As Knicks rookie shooting guard Damyean Dotson prepares for his first NBA training camp, the Houston native will have a lot on his mind.
Dotson, who has lived in Houston his entire life and spent the last two years of his college career at the University of Houston, arrived in New York during Labor Day Weekend. Clearly his thoughts are elsewhere.
In a blog on the team website, he asked for “acts of good will’’ as his city attempts to recover from Hurricane Harvey, which devastated the region, writing, “our hearts are torn.’’
Dotson started the blog: “It seemed like the rain would never end.”
Dotson reported he was “one of the lucky ones’’ as his house, south of downtown Houston, didn’t take on water or lose power, and his street did not flood. However, Dotson wrote he and his family were unable to leave their house for four days after the hurricane slammed into Texas.
“Houston, my city, my hometown, is suffering. For more than four days we went nowhere, my mother, my girlfriend and me,’’ Dotson penned before flying to New York. “We were holed up in my mother’s house, cut off from loved ones by flooded streets and impassable highways. The sun peeked out yesterday, but we’re still unable to travel far. We worry still about what the next day will bring and wonder how long the misery can go on.”
Dotson, a second-round pick last June who excelled at the Knicks summer league with his perimeter shooting, still hadn’t heard from some of his friends.
“I think my friends are safe, too, but I’m not totally sure,’’ Dotson said. “I haven’t seen a lot from them on social media, which probably means they’re having trouble with their phones. Maybe they’ve lost service. So we’re all feeling kind of isolated from one another.
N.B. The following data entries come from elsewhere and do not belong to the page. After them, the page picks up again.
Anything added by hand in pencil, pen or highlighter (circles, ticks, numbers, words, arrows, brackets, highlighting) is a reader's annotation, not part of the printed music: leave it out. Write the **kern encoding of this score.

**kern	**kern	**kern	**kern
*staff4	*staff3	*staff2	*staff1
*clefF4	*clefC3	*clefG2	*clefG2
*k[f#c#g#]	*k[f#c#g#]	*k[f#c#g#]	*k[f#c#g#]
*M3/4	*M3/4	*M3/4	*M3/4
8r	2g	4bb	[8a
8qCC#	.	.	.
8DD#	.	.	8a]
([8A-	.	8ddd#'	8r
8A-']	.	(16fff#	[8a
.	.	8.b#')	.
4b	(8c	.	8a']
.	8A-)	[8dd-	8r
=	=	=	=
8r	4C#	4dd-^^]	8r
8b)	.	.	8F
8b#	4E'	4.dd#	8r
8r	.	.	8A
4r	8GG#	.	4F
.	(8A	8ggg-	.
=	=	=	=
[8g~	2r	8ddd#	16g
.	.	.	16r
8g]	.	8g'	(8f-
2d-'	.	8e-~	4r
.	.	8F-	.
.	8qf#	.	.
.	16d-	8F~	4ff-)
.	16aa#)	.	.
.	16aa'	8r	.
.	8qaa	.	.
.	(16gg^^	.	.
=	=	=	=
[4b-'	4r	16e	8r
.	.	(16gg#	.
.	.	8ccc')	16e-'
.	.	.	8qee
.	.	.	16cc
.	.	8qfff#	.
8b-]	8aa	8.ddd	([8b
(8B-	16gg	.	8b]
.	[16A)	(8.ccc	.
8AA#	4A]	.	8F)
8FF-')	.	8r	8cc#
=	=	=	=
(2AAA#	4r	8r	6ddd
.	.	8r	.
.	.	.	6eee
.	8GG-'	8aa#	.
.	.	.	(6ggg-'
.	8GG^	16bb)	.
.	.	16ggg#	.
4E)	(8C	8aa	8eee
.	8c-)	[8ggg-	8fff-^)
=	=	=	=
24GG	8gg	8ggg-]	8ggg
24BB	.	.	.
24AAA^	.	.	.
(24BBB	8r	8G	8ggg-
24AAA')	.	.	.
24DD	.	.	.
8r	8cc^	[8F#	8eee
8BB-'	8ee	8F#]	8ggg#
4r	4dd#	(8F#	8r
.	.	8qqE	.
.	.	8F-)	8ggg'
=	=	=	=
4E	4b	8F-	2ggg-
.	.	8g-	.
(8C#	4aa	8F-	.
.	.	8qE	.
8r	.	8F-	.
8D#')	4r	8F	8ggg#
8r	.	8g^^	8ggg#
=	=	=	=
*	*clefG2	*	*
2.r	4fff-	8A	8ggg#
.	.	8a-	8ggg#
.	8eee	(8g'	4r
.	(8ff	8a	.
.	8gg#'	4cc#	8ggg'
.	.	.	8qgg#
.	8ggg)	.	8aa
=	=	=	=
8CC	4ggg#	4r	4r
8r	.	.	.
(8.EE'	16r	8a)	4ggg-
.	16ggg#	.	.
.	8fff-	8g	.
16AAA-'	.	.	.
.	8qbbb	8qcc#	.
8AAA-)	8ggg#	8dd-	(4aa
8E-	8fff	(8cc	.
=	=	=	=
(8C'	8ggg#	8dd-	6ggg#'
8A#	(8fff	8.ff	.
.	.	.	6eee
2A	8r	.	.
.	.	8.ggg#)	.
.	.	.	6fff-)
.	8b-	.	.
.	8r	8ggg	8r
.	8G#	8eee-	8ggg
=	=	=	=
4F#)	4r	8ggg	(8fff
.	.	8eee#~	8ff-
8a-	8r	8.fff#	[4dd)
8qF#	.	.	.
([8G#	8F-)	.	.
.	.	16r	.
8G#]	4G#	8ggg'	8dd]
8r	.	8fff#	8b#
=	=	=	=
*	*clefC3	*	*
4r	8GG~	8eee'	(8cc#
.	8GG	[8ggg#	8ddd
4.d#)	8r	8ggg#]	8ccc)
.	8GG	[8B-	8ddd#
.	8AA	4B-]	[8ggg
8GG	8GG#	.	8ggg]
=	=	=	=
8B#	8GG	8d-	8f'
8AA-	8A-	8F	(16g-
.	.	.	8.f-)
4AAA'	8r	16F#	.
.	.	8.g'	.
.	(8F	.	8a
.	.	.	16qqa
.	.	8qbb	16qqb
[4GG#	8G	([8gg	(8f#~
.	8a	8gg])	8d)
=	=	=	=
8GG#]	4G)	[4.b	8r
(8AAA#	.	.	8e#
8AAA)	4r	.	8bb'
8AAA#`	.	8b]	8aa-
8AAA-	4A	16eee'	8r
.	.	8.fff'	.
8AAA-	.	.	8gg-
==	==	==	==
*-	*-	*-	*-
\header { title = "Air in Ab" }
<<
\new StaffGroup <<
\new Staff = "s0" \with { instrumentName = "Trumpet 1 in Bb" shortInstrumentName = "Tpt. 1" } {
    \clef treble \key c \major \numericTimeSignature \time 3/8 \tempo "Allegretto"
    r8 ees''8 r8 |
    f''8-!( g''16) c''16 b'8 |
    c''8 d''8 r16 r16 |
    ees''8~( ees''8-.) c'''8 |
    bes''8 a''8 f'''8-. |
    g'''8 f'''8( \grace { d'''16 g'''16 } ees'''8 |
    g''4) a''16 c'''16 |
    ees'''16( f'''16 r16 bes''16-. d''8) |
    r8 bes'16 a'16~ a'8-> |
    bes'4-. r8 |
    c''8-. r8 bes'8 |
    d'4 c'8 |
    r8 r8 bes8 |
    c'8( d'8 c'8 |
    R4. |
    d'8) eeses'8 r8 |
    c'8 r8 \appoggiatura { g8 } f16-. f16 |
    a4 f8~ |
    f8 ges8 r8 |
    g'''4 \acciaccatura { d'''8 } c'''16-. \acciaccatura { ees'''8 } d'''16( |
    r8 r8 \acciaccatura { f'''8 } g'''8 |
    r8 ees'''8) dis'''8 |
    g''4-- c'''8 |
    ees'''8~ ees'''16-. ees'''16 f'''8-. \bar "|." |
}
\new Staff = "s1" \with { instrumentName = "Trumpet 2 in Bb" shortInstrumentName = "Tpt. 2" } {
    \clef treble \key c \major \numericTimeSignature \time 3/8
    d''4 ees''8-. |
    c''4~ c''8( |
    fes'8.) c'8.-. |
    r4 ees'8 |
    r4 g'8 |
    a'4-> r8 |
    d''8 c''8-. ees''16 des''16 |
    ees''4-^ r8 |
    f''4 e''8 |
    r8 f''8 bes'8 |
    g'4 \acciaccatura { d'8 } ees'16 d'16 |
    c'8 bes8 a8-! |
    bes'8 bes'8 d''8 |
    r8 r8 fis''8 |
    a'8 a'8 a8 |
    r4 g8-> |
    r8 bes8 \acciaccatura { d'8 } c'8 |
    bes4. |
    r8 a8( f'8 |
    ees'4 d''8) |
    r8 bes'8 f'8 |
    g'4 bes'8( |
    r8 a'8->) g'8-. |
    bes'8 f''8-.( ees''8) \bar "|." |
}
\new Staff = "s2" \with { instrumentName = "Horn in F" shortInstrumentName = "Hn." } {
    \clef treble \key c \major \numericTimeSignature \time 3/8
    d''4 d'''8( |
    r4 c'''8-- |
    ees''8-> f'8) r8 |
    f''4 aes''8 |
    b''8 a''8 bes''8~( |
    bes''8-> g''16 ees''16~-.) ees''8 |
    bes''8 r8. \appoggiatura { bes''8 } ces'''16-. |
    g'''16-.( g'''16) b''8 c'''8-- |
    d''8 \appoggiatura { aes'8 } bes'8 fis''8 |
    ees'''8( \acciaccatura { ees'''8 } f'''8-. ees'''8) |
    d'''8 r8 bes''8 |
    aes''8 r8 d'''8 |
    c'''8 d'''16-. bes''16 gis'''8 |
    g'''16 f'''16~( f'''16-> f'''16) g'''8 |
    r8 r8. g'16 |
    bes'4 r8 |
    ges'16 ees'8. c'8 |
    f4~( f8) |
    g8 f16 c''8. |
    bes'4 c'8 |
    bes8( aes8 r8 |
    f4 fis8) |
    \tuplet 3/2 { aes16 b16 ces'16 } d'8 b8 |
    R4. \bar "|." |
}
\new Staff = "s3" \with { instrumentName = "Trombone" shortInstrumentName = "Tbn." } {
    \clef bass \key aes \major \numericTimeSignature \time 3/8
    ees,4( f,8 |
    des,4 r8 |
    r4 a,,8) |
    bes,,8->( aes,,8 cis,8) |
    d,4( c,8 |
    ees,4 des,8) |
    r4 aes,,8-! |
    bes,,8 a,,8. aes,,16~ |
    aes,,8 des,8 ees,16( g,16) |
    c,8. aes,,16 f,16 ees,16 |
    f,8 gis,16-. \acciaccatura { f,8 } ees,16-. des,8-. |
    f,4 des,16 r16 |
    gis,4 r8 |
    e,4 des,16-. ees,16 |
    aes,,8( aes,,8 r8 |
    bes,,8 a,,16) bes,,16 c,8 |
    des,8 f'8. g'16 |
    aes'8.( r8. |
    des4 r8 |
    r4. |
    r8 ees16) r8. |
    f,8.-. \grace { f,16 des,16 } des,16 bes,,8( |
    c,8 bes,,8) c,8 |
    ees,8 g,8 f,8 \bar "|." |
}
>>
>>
“The hardest part is knowing that so many people are hurting and to see what is happening to the city. On TV we see that the freeways are overflowing with water. I was supposed to leave for New York yesterday for practice at the Knicks’ training facility, but that was the last thing on my mind.”
Dotson has been working out in Tarrytown and also with Carmelo Anthony in pickup games at his Manhattan gym.
“I’m just praying for Houston and sorry for the families who are going through this tragedy,’’ Dotson wrote. “They warned us, but they didn’t tell us it would be this bad. It hit us quick.”
“Going forward, Houston needs prayers, and acts of good will. I know that if we all lean on each other, we will make it through.”